3.2 Critical judgements in applying the Group’s accounting policies
In applying the accounting policies, other than those judgements which includes estimation uncertainty and are disclosed in note 3.1 above, the Group has made the following critical judgement:
Devaluation of foreign currency treated as exceptional item
As described in note 5(c) and note 5(f), during the year, the Group incurred significant foreign exchange losses/(gains) due to the devaluation of the Nigerian naira and appreciation of Tanzanian shilling against the US dollar. While applying the accounting policy around the presentation of such impacts as exceptional, the Group has made a judgement to present the foreign exchange losses as a result of the devaluations as exceptional, in accordance with the Group’s accounting policy as described in note 2.23. The critical judgement is therefore whether the foreign exchange losses meet the Group’s policy as exceptional and whether the foreign exchange losses are of a size, nature and incidence that their exclusion is considered necessary to explain the underlying performance of the Group and to improve comparability between periods.

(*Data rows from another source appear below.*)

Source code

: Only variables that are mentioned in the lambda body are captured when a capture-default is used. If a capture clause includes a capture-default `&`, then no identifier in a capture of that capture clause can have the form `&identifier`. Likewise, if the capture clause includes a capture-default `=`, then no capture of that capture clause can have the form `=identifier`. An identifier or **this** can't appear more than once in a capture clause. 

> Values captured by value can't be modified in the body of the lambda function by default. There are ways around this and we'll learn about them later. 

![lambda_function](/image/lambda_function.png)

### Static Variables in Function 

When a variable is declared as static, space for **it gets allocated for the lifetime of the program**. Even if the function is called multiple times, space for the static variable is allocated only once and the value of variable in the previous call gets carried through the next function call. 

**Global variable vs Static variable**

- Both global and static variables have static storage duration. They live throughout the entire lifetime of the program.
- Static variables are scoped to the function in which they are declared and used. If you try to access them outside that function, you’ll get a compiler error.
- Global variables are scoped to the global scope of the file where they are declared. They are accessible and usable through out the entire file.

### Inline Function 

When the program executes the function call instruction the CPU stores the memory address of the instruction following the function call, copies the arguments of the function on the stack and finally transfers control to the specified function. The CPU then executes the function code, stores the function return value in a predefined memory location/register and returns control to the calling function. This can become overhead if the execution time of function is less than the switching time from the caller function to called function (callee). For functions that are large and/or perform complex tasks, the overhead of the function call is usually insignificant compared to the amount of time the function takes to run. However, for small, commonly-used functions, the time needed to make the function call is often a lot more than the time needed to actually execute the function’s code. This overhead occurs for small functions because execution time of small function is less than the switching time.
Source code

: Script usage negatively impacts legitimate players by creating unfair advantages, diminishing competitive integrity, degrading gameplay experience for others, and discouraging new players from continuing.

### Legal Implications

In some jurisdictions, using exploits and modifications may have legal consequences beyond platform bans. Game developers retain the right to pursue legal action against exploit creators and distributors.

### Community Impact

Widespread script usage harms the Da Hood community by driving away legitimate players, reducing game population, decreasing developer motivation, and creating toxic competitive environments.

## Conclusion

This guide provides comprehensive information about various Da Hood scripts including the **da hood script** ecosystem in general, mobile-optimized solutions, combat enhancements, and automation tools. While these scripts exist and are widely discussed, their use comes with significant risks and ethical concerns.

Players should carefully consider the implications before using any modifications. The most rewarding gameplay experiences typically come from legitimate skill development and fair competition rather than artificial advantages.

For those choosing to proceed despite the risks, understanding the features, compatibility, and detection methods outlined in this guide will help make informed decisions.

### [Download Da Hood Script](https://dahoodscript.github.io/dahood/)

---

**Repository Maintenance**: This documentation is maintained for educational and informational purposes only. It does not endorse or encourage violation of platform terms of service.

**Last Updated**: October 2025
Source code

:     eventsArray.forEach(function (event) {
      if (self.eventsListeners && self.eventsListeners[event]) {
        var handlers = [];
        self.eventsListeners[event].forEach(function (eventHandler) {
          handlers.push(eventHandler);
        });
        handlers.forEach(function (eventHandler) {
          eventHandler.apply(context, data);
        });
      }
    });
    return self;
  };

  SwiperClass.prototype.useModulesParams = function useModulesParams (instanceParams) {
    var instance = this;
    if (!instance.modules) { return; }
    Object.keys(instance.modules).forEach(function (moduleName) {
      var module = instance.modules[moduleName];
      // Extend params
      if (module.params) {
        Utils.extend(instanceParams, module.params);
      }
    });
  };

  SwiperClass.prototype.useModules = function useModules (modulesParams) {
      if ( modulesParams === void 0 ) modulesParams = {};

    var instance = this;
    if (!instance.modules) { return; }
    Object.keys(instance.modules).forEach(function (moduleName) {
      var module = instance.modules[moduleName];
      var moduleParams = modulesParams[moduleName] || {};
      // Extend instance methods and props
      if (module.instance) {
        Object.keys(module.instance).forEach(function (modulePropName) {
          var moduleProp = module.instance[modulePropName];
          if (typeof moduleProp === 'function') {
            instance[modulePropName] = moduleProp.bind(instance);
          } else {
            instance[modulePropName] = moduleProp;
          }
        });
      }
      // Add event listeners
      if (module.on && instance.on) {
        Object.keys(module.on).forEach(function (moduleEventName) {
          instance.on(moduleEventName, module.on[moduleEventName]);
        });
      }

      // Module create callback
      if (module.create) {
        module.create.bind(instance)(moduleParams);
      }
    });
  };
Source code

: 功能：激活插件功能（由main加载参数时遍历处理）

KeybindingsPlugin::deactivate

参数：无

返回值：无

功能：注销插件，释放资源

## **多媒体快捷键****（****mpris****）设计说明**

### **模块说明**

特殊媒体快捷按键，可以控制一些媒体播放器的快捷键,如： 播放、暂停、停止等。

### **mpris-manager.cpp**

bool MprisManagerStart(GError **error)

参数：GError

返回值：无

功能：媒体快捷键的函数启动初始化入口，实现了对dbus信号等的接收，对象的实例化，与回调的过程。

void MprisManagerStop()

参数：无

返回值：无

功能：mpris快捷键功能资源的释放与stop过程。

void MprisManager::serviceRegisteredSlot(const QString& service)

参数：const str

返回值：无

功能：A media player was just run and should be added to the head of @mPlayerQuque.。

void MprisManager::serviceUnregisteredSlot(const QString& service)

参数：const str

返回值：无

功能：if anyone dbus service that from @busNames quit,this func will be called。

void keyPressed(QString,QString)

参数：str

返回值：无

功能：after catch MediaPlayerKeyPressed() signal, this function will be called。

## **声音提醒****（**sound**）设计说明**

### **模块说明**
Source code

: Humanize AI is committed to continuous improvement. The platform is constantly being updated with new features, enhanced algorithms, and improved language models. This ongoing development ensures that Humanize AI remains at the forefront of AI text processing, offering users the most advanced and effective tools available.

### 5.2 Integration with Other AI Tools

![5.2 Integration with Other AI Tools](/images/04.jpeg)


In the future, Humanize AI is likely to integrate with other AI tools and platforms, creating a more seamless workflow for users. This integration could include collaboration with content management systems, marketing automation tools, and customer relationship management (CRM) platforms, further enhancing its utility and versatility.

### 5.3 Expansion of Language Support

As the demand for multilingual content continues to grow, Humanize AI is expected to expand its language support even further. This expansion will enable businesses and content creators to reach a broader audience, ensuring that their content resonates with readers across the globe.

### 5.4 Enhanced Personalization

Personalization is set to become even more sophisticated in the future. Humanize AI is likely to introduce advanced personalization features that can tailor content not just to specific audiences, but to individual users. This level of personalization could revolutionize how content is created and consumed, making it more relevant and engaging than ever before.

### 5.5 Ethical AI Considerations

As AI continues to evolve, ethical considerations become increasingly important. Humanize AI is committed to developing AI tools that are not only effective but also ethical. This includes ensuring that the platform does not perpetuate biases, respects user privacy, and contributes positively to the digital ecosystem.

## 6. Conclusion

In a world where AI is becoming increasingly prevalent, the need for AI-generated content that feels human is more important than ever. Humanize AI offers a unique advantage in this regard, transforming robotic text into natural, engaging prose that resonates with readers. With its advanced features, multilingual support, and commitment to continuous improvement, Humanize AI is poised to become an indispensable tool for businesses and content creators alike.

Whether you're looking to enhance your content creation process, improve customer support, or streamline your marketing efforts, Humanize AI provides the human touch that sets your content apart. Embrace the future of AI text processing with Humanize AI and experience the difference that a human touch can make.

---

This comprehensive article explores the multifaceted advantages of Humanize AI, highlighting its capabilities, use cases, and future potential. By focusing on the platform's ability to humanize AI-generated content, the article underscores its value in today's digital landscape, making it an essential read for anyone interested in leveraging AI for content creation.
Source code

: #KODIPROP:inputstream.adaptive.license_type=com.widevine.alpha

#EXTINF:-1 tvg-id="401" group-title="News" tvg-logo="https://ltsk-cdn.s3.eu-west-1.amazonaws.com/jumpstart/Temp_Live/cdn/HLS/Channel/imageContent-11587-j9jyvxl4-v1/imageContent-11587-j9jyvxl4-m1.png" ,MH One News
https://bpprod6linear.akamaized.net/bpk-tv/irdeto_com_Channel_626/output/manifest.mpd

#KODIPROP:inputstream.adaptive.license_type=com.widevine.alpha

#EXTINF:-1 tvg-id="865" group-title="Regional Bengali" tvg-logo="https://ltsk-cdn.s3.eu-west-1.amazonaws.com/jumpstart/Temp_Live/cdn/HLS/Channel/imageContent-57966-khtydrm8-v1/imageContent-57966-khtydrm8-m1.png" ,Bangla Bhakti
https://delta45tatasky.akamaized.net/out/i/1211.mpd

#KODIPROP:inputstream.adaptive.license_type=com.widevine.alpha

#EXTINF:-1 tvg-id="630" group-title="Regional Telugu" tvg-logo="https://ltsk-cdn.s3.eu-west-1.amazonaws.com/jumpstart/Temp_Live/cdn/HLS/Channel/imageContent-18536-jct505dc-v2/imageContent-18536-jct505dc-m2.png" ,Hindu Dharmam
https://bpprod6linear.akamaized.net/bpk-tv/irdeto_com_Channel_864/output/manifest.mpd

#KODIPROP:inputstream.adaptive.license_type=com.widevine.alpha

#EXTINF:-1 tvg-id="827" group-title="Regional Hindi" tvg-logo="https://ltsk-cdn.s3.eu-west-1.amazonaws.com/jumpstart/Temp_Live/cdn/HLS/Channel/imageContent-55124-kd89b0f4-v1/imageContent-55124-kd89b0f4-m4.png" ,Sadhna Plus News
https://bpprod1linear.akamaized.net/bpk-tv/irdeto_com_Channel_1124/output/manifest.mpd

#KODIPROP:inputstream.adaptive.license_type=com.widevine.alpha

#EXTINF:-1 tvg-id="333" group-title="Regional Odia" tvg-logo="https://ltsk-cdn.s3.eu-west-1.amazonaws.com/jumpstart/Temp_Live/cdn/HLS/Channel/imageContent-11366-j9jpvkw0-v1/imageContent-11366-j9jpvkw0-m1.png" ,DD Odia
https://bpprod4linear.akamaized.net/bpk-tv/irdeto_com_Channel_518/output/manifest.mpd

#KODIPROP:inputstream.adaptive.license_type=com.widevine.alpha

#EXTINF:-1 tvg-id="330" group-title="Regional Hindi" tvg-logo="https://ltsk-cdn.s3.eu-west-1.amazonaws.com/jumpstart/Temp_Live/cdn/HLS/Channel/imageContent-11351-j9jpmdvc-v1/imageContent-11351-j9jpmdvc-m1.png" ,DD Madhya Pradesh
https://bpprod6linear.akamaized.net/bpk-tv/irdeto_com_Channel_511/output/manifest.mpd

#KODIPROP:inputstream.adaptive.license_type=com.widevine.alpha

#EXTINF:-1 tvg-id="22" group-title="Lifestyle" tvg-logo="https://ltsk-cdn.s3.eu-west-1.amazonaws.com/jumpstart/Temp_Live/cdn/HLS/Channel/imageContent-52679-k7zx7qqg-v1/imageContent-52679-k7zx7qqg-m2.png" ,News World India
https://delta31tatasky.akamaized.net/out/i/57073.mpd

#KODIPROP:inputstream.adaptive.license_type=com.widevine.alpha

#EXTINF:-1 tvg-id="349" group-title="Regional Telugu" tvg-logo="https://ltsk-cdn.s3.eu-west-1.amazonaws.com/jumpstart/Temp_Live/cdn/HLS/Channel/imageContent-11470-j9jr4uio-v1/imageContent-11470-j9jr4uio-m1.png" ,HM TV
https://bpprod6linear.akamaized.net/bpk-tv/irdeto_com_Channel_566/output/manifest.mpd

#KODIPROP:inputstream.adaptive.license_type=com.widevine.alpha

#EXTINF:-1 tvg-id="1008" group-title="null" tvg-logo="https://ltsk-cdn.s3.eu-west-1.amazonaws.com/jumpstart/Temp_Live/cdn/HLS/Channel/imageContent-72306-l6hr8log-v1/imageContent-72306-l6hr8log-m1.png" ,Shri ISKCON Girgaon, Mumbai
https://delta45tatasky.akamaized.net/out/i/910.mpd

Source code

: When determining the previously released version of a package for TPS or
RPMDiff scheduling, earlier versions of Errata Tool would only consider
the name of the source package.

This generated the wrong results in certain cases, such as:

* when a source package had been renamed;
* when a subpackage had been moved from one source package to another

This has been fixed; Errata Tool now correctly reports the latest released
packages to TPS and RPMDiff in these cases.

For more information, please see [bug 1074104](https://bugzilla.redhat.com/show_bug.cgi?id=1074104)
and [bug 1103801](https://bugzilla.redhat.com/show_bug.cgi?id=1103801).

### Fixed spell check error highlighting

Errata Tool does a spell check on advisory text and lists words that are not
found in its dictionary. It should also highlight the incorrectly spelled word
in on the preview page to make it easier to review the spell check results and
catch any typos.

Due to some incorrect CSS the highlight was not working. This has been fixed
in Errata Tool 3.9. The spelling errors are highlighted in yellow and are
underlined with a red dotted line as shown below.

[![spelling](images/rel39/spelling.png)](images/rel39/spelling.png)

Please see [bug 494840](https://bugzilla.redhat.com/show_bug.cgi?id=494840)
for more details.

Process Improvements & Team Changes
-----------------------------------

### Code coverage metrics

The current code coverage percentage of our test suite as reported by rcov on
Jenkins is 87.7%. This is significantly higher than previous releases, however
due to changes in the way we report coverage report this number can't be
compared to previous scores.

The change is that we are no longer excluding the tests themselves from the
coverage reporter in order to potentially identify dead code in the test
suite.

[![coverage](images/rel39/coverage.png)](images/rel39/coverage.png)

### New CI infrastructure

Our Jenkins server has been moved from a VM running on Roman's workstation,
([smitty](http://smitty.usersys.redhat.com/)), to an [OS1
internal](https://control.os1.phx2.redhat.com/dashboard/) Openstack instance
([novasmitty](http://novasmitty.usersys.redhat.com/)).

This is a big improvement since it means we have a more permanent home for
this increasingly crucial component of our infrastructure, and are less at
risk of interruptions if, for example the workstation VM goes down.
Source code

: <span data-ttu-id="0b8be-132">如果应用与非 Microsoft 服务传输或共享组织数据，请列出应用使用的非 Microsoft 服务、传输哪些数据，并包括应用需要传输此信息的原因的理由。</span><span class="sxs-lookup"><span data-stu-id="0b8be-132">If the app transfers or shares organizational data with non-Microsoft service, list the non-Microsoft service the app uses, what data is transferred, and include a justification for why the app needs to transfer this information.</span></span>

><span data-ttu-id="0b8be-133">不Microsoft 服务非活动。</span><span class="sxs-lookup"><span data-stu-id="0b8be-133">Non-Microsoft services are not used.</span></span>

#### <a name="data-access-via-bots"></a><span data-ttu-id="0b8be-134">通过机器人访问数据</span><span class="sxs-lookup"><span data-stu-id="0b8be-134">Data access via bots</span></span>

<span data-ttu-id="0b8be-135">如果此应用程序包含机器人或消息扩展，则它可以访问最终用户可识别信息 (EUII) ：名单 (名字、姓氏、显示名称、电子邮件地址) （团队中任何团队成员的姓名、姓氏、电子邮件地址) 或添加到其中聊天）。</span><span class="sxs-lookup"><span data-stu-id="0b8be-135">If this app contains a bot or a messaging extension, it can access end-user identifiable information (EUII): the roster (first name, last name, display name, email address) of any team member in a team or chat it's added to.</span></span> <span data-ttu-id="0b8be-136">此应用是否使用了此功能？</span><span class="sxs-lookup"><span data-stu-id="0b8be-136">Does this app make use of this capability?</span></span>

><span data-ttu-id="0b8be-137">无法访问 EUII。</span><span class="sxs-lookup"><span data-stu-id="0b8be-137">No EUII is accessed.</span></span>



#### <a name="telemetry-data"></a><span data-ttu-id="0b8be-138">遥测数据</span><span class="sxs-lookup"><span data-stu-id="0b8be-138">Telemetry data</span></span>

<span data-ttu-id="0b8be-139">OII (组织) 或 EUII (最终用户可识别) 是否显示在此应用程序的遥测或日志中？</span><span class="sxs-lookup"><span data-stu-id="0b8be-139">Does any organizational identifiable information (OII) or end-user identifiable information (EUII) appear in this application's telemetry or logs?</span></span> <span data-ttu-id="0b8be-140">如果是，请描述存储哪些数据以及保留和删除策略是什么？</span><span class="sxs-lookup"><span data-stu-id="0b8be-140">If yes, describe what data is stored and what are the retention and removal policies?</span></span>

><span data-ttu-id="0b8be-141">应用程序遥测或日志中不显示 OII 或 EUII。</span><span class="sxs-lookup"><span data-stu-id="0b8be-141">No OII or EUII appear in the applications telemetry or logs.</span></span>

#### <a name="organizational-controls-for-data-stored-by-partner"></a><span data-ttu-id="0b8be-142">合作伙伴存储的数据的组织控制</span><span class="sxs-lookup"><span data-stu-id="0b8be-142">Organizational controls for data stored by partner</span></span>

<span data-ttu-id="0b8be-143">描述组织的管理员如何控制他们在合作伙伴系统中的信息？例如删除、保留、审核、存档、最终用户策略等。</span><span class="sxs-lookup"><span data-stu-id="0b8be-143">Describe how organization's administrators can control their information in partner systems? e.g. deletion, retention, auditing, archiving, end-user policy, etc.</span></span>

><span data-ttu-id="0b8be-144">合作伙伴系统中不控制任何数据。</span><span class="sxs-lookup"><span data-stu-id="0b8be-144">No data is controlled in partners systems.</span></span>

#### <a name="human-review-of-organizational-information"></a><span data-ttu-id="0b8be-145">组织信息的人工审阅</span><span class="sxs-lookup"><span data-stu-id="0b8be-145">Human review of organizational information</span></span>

A breakdown of the exceptional items included in the profit and loss for the year is disclosed in note 11.
Hyperinflation
The Group exercises significant judgement in determining the onset of hyperinflation in countries in which it operates and whether the functional currency of its subsidiaries, associates or joint ventures is the currency of a hyperinflationary economy.
In making this assessment, various characteristics of the economic environment of each country are taken into account. These characteristics include, but are not limited to, whether:
- The general population prefers to keep its wealth in nonmonetary assets or in a relatively stable foreign currency.
- Prices are quoted in a relatively stable foreign currency.
- Sales or purchase prices take expected losses of purchasing power during a short credit period into account.
- Interest rates, wages and prices are linked to a price index.
- The cumulative inflation rate over three years is approaching, or exceeds, 100%.
Following management’s assessment, the Group’s subsidiaries with functional currencies as Malawian Kwacha, have been accounted for as entities operating in hyperinflationary economies, accordingly, their results, cash flows and financial positions have been expressed in terms of the measuring units current at the reporting date. Refer to note 5(g).
Further, the group remains vigilant on the cumulative inflation rates in other economies in which it operates to evaluate whether they classify as hyperinflationary economies. Based on the available information, the Group concluded that no other economy, including Nigeria, in which the Group operates, currently classifies as hyperinflationary economy.